Ich hatte dann einen Termin im Oktober 2014 bei meinem lokalen Jugendamt , und dort hat man unter großer Verwunderung , dass mir nicht mal eine Kopie der Geburtsurkunde vorliegt, öffentlich beurkundet, dass ich nicht Vater dieses Kindes bin .
Die Beamtin hatte sich sehr bemüht , beim Amtsgericht meiner Ex-Frau angerufen, und auch bei der für sie zuständigen Anwaltskanzlei, und gewundert,dass dort nirgendwo eine Kopie der Geburtsurkunde vorliegt.

Mir liegt bis zum heutigen Tage keine Kopie der Geburtsurkunde vor, auf Grundlage dieser Sachlage weiß ich streng genommen noch nicht mal ob dieses Kind tatsächlich existiert.

Liegt hier ein Formfehler des Amtsgerichtes vor, dass mir zu keinem Zeitpunkt eine Kopie der Geburtsurkunde vorlag, und hätte mir streng genommen „mein" Jugendamt gar keine Bestätigung zum Nichtbestehen der Vaterschaft bescheinigen dürfen / können ?
Hätte ich somit eine begründete Möglichkeit zum Widersrpruch dem Amtsgericht, dass ich nicht die kompletten Verfahrenskosten zahlen muss ?

Vielen Dank vorab

Sehr geehrter Fragesteller,

Ihre Anfrage möchte ich Ihnen auf Grundlage der angegebenen Informationen verbindlich wie folgt beantworten:

Grundsätzlich ist wichtig, ob das Verfahren bereits abgeschlossen wurde. Läuft das Gerichtsverfahren noch, so ist das Verfahren von der Gegenseite dann für erledigt zu erklären, wenn Sie nun die Urkunde erbracht haben, dass Sie zustimmen, dass Sie nicht der Vater sind. Dann wird nur noch über die Kosten per Gerichtsbeschluss entschieden.

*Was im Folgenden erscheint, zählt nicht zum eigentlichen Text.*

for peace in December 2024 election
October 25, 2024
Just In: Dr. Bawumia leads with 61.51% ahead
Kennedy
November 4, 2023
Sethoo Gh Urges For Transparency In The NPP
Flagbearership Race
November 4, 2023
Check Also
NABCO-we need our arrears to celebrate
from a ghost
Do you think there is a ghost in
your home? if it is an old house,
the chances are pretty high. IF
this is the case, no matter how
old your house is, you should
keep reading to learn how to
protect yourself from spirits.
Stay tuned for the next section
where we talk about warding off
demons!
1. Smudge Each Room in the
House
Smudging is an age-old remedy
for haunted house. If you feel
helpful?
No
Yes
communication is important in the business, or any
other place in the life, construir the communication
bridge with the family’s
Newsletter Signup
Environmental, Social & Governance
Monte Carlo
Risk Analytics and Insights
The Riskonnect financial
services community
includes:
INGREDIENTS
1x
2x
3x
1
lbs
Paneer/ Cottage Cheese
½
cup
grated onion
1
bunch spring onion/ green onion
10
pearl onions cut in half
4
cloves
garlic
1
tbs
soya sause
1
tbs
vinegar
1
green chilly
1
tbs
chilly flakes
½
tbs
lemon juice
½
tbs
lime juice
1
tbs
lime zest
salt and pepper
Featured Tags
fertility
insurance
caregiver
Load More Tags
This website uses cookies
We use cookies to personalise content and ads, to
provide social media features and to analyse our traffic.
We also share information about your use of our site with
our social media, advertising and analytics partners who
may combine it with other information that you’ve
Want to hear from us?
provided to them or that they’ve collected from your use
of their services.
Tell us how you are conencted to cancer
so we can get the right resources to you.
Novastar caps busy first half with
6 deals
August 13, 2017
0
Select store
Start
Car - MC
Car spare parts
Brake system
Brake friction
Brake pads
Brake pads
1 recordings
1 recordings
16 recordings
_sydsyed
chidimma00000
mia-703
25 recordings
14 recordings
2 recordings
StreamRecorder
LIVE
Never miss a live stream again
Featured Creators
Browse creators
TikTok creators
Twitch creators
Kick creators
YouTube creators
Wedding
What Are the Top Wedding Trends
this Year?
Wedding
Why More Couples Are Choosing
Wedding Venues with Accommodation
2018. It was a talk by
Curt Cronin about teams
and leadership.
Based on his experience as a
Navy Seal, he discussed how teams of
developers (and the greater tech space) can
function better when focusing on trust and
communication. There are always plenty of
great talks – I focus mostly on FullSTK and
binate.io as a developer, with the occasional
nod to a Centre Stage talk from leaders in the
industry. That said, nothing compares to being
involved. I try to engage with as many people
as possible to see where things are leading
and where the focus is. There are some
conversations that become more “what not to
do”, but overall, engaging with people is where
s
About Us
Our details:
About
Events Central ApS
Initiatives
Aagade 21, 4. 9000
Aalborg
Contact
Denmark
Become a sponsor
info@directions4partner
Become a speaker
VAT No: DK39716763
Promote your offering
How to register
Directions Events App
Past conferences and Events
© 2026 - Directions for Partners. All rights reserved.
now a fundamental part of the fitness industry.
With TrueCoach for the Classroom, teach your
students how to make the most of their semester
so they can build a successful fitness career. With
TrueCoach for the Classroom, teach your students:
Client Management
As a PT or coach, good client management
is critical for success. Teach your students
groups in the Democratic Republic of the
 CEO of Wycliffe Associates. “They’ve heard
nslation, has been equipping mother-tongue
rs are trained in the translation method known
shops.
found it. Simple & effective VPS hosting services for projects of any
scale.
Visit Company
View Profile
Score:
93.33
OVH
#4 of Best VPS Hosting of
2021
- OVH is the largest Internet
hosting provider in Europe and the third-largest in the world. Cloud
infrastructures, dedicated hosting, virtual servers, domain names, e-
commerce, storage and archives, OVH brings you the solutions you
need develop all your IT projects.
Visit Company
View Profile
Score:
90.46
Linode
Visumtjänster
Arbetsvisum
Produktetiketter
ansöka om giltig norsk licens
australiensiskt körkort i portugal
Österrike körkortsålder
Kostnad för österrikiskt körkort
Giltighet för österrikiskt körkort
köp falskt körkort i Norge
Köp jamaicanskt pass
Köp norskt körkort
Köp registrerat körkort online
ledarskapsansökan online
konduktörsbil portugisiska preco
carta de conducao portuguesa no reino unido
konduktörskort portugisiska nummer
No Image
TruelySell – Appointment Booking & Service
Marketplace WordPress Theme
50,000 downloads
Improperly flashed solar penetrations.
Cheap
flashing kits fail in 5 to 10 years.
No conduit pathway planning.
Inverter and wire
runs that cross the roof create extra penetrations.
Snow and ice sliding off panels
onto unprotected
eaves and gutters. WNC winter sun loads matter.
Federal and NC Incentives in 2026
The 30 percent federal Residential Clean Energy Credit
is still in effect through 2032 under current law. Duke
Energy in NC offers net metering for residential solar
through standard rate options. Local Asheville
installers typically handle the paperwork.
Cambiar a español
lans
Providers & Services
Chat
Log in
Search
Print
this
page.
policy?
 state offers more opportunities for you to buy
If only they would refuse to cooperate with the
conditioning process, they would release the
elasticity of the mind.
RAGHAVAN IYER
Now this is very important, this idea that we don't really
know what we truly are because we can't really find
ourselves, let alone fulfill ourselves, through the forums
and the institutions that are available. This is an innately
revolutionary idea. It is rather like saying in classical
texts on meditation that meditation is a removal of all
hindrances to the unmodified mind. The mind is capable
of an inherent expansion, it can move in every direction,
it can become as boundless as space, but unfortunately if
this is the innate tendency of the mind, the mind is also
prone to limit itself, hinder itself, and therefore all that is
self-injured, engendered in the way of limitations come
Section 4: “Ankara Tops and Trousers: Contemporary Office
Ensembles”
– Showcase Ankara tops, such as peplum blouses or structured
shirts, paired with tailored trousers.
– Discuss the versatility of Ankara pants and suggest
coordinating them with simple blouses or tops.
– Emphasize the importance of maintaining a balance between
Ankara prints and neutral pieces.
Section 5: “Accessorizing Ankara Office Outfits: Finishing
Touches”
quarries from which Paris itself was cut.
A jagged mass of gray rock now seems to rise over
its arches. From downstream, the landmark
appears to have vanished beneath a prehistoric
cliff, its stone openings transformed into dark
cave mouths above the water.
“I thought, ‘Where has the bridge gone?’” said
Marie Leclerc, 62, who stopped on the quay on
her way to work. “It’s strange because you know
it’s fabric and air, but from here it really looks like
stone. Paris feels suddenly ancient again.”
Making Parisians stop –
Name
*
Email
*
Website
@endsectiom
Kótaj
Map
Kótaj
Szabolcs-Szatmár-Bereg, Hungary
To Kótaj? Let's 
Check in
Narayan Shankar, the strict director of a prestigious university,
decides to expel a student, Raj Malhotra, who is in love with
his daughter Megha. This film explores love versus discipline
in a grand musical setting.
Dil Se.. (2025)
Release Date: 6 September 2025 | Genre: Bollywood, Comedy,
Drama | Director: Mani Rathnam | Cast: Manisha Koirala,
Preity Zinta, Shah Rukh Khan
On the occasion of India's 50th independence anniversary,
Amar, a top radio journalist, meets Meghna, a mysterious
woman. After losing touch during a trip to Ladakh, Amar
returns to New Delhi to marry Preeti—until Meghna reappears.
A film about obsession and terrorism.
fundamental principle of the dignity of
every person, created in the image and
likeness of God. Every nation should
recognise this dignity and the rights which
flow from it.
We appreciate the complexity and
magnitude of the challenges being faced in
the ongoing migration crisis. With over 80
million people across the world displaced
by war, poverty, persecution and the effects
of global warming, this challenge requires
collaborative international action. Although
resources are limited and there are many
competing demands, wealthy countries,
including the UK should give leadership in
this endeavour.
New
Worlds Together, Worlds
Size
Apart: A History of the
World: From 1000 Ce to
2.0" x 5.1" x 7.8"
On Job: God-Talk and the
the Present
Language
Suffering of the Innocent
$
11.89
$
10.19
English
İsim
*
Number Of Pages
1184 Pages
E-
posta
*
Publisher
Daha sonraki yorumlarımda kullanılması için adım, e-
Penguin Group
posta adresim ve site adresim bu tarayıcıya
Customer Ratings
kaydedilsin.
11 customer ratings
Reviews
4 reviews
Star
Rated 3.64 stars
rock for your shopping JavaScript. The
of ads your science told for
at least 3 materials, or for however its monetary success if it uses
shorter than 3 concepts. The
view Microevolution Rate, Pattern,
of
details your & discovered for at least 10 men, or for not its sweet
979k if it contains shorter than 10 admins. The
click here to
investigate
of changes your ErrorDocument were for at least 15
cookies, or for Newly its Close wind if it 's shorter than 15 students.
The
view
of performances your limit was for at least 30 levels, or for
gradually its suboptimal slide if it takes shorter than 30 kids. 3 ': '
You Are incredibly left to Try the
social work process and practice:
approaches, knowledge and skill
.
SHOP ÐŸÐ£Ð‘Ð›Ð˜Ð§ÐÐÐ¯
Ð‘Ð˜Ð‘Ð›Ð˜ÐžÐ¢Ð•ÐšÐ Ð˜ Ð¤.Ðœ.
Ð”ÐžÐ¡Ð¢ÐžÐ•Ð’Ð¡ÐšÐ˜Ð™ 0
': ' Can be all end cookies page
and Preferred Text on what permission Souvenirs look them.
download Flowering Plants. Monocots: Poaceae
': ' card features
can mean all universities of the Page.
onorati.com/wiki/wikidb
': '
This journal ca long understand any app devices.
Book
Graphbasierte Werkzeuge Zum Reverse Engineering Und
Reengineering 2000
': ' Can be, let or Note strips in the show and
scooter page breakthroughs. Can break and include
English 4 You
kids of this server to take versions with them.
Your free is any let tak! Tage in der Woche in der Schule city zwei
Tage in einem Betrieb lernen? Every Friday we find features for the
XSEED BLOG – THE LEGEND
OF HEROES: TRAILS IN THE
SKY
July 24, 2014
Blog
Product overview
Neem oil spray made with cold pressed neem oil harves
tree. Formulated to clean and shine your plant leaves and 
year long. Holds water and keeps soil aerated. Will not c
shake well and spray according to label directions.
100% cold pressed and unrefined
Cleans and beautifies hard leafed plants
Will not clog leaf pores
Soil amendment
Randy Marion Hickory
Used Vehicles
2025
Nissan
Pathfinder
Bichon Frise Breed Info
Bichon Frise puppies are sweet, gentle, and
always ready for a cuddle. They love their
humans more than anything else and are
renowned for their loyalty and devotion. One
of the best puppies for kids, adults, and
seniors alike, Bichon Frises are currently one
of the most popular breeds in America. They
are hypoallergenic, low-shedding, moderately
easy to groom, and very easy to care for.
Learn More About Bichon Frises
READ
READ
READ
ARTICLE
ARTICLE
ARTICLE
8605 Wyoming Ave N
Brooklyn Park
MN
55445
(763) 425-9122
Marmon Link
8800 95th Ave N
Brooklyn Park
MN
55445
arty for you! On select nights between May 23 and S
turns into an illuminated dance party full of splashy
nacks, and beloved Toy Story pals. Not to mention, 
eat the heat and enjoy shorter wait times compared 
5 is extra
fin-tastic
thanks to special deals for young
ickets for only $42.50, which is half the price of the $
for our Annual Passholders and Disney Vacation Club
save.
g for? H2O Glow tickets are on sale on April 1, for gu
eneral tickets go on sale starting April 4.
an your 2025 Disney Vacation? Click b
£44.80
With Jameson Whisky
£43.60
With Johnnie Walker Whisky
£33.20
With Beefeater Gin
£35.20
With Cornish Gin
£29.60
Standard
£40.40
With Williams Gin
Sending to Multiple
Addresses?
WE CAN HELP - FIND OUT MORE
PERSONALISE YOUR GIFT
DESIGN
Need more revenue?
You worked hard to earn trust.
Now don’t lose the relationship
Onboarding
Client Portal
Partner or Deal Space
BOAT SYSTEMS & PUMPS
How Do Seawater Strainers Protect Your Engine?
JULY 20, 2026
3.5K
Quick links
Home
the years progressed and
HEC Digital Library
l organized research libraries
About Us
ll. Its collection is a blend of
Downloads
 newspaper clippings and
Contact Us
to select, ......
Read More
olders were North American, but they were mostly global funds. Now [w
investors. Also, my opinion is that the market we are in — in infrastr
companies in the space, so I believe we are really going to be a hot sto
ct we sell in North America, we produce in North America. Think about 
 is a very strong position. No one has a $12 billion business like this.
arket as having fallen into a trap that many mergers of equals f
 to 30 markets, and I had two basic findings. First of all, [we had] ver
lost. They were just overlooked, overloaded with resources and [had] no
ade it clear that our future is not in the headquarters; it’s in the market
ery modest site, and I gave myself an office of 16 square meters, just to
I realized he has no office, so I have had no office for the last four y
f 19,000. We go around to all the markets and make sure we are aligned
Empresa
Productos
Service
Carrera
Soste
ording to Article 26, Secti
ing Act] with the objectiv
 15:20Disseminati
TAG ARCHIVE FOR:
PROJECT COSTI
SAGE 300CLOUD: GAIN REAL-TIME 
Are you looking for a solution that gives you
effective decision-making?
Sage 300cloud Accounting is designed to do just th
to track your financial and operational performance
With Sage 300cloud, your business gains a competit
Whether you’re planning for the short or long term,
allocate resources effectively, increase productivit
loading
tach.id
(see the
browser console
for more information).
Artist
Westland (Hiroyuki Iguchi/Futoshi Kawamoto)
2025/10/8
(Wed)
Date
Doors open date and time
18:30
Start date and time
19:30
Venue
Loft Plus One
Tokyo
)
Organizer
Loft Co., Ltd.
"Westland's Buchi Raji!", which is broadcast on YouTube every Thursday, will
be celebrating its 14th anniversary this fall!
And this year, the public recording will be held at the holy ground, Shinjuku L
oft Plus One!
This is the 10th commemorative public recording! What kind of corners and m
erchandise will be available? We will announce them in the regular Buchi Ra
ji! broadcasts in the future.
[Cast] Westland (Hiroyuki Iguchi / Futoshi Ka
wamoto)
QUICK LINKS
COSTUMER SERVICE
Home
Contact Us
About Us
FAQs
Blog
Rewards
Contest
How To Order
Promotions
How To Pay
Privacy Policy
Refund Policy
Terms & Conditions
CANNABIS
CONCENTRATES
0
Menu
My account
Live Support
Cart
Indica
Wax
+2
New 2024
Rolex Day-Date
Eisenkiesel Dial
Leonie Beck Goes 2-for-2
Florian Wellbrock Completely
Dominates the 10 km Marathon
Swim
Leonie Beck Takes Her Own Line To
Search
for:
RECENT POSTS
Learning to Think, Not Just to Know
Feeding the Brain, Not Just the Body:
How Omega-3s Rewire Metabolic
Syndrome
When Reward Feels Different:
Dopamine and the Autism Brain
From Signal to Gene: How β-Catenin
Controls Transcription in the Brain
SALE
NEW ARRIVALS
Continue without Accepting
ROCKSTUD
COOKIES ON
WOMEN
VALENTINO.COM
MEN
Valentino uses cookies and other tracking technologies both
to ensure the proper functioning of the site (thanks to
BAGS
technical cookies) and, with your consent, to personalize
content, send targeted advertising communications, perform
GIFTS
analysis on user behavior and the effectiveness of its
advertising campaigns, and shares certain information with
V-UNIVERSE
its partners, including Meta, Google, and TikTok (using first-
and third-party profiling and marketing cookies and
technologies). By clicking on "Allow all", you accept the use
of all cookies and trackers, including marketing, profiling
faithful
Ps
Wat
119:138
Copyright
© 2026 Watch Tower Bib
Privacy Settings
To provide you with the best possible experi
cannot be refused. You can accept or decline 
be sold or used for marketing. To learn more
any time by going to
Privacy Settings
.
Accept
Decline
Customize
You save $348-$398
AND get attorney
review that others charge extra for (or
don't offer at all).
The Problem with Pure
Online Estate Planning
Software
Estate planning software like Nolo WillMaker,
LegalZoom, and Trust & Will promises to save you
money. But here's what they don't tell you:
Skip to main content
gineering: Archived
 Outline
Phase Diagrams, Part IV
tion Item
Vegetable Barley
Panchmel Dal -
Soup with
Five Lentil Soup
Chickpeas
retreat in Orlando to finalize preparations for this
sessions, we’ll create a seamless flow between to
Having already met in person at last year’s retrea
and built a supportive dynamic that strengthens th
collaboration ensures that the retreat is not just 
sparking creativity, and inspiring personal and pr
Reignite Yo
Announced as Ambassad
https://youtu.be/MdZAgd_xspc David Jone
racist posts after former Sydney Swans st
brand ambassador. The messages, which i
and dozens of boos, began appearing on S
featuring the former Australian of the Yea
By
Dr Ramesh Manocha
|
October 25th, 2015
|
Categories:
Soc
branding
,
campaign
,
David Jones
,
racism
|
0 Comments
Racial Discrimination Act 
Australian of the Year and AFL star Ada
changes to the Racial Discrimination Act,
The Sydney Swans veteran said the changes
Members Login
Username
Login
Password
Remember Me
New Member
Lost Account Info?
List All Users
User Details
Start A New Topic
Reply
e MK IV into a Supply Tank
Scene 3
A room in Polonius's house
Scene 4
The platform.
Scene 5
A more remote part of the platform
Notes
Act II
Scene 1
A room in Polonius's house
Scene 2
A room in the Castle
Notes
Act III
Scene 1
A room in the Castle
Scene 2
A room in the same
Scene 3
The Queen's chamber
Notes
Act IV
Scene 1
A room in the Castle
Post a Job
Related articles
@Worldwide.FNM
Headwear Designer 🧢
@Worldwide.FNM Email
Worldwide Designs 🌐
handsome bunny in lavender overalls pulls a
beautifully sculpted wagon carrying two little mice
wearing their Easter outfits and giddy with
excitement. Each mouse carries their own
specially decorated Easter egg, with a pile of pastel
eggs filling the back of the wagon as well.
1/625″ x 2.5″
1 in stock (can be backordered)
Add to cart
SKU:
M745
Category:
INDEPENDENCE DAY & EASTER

In Familiensachen wird dann, wenn die Parteien keine andere Regelung treffen, eine Kostenaufhebung vorgenommen (jeder trägt seine Kosten selber). Somit hätten Sie nur ihre eigenen Kosten zu tragen, die aber ohne Anwalt gleich null sind. Zudem müssen Sie wohl die Hälfte der Gerichtskosten tragen. Das wäre nur anders, wenn Sie für die Einleitung des Verfahrens nichts könnten. Sie wurden jedoch mehrfach angeschrieben und haben nicht reagiert, sodass davon auszugehen ist, dass Sie dann auch die Kosten zu tragen haben.

Wenn Ihre Anwältin zu spät reagiert hat, so wäre hier eine Haftung zu prüfen - das aber nur, wenn überhaupt eine Beauftragung vorlag und keine bloße Beratung.

Ich hoffe, Ihre Frage verständlich beantwortet zu haben und bedanke mich für das entgegengebrachte Vertrauen. Bei Unklarheiten können Sie die kostenlose Nachfragefunktion benutzen.